> **About this task**:
The string "action" may appear in lines of the listing. Report each line where it does.

──────────────────────────────

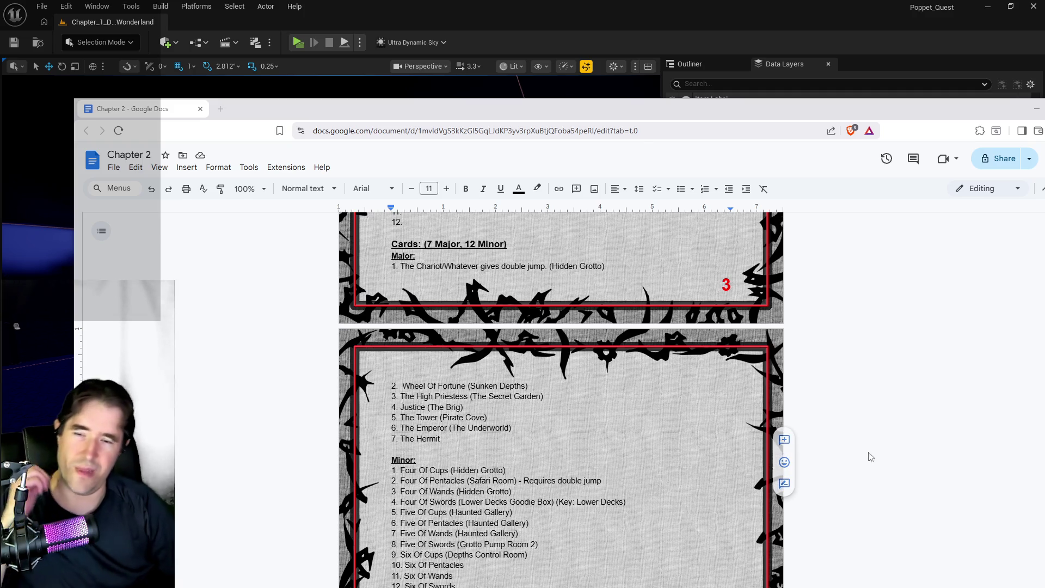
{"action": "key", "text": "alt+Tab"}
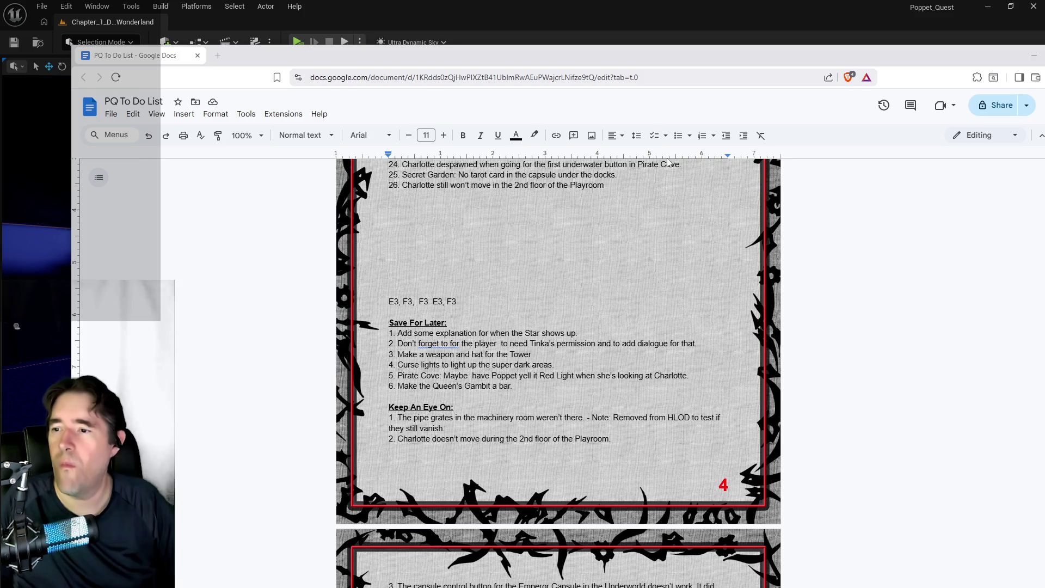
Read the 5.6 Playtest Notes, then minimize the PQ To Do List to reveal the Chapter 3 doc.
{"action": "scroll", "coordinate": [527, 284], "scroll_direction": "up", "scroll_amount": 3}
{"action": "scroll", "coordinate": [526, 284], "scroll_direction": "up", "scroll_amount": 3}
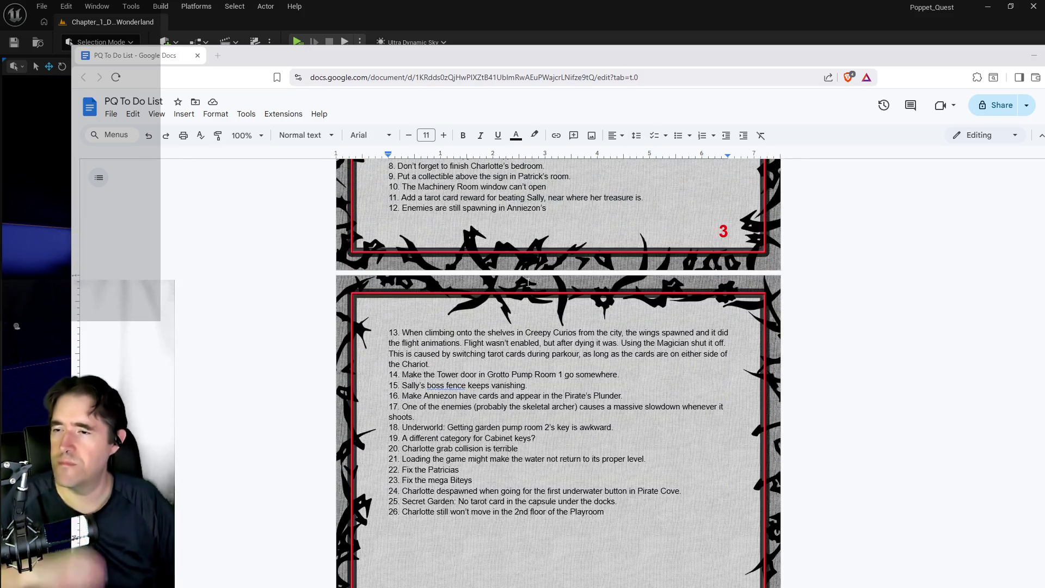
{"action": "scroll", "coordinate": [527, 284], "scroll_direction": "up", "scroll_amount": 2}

──────────────────────────────

> **Answer for this exercise**:
{"action": "key", "text": "alt+Tab"}
{"action": "scroll", "coordinate": [527, 284], "scroll_direction": "up", "scroll_amount": 3}
{"action": "scroll", "coordinate": [526, 284], "scroll_direction": "up", "scroll_amount": 3}
{"action": "scroll", "coordinate": [527, 284], "scroll_direction": "up", "scroll_amount": 2}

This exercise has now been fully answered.